|Traces of Hiroshima|
|Measuring Atomic Radiation 58 Years Later|
Edward R. Winstead
August 7, 2003
Most of what the world knows about the dangers of radiation comes from the Japanese people who survived the atomic bombs in 1945 and the researchers who study them.
Since the 1950s, scientists have tracked the health of some 80,000 survivors and their children. The data have been the primary source for developing estimates of risk from radiation exposures, as well as for safety standards for medical procedures and nuclear industries. The data are used worldwide.
Until recently, however, one aspect of the atomic bomb survivor study has been in doubt. Since 1987, questions have lingered about the dose of neutron radiation that many survivors received in Hiroshima. If those dose estimates were in fact flawed, then so might be the estimates of damage people suffer from various doses of radiation.
Now, on the 58th anniversary of the bombings, those doubts are finally being put to rest.
The new research is a “tour de force experimentally,” says Warren K. Sinclair, who was president of the National Council on Radiation Protection and Measurements from 1977 to 1991 and is now president emeritus.
The new estimates are based on analyses of copper found in structures around Hiroshima—a flag pole, for instance, or copper roofs, rain gutters. When neutron beams from the bomb hit the copper 58 years ago, they created nickel particles, which can now be isolated and measured for the first time.
With these results, published in Nature, it’s clear that current estimates of radiation exposure with respect to the occurrence of cancer and other diseases based on the atomic bomb survivor study do not need to be changed. Only slight refinements in the neutron dose estimates are needed.
“This study will reduce the anxiety about the dose estimates in Hiroshima,” says Mark P. Little of the Department of Epidemiology and Public Health, Imperial College Faculty of Medicine, London, who wrote a commentary accompanying the new findings.
The key to the study is a technique for extracting trace amounts of an isotope of nickel (Ni-63), which is produced when fast neutrons hit copper. The researchers then used mass spectrometry analysis to detect individual atoms of Ni-63.

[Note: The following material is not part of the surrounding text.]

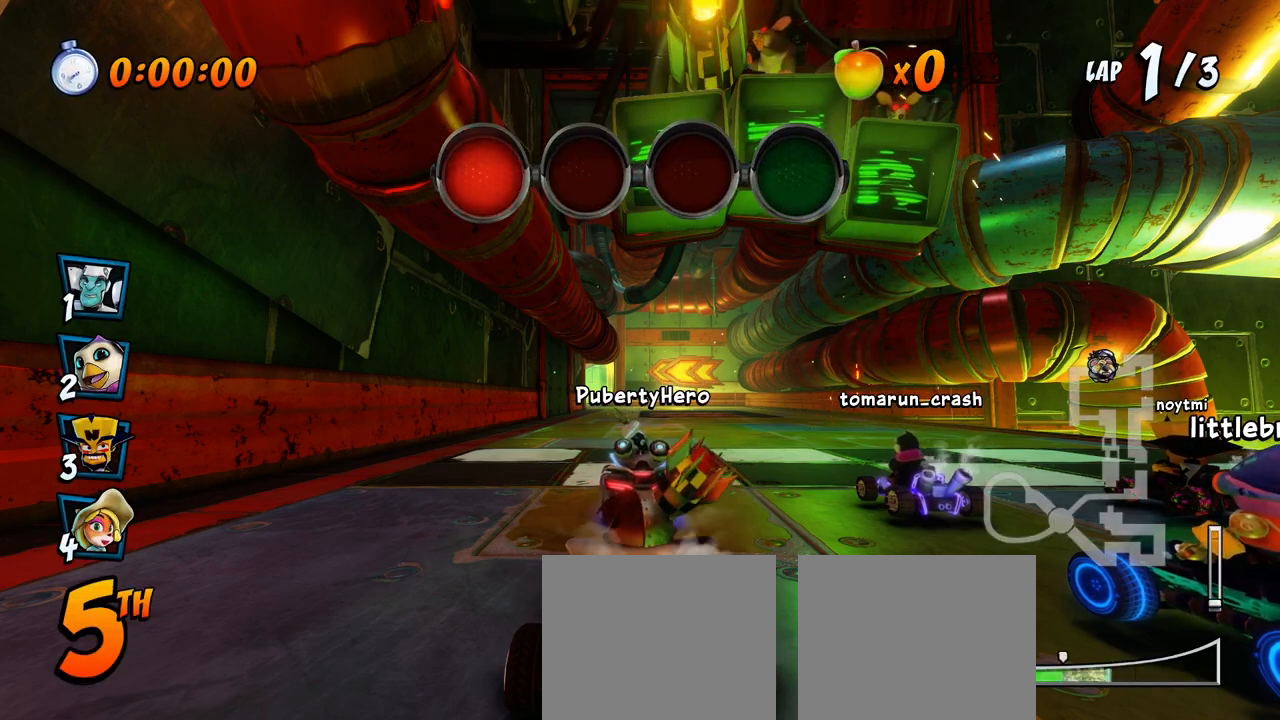
{"buttons": [], "left_stick": "center", "events": [[50, "CROSS", "up"], [167, "CROSS", "down"], [417, "CROSS", "up"]]}
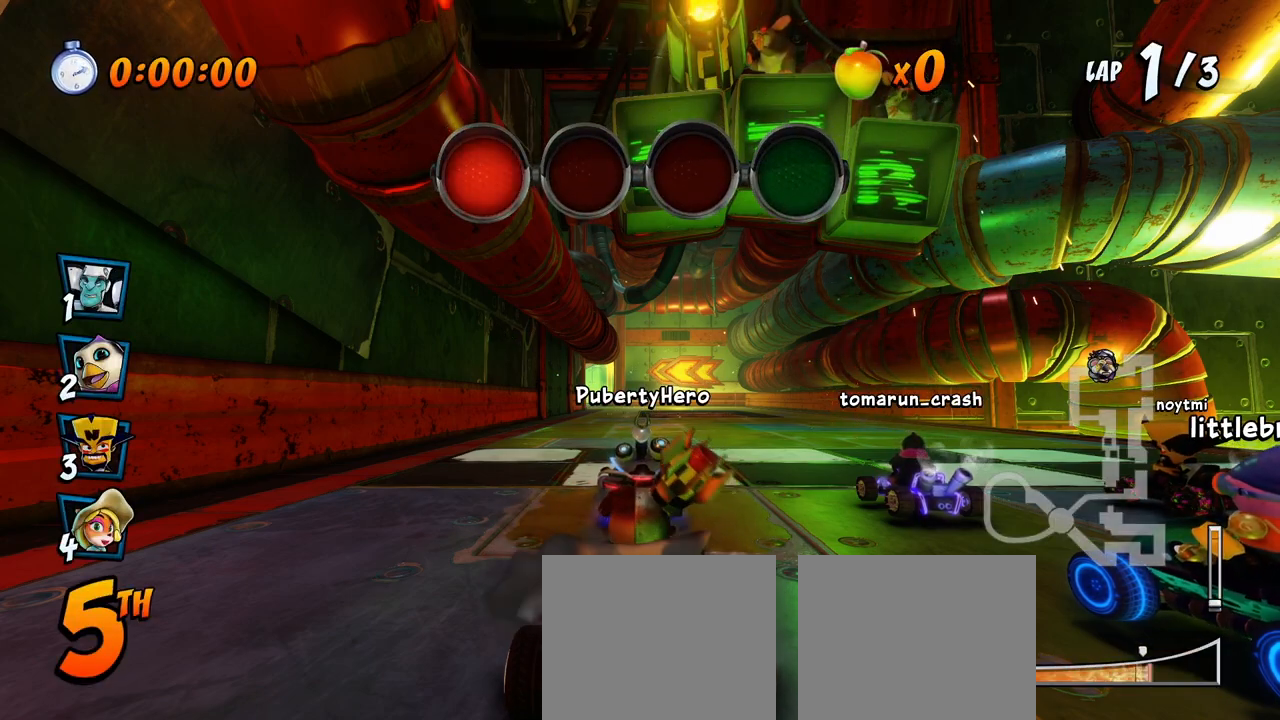
{"buttons": [], "left_stick": "center", "events": [[133, "CROSS", "down"], [400, "CROSS", "up"]]}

When the project, led by Tore Straume of the University of Utah School of Medicine in Salt Lake City, began a decade ago at Lawrence Livermore National Laboratory in Livermore, California, the tools for assessing the amount of neutron radiation released more than a half-century earlier did not exist.
“We began to explore ways to measure fast neutrons in 1992,” Straume recalls. “We had to identify radioactive nuclides that would have been produced by the bomb that have a long half-life and would be measurable today.”
The challenge was to detect nickel atoms in a sea of copper within structures in Hiroshima, says Straume, noting that the nickel and the copper have the same mass. Researchers in Livermore and Munich (at the Technische Universität and Ludwig Maximilians Universität) used different accelerator mass spectrometry machines to verify their approach.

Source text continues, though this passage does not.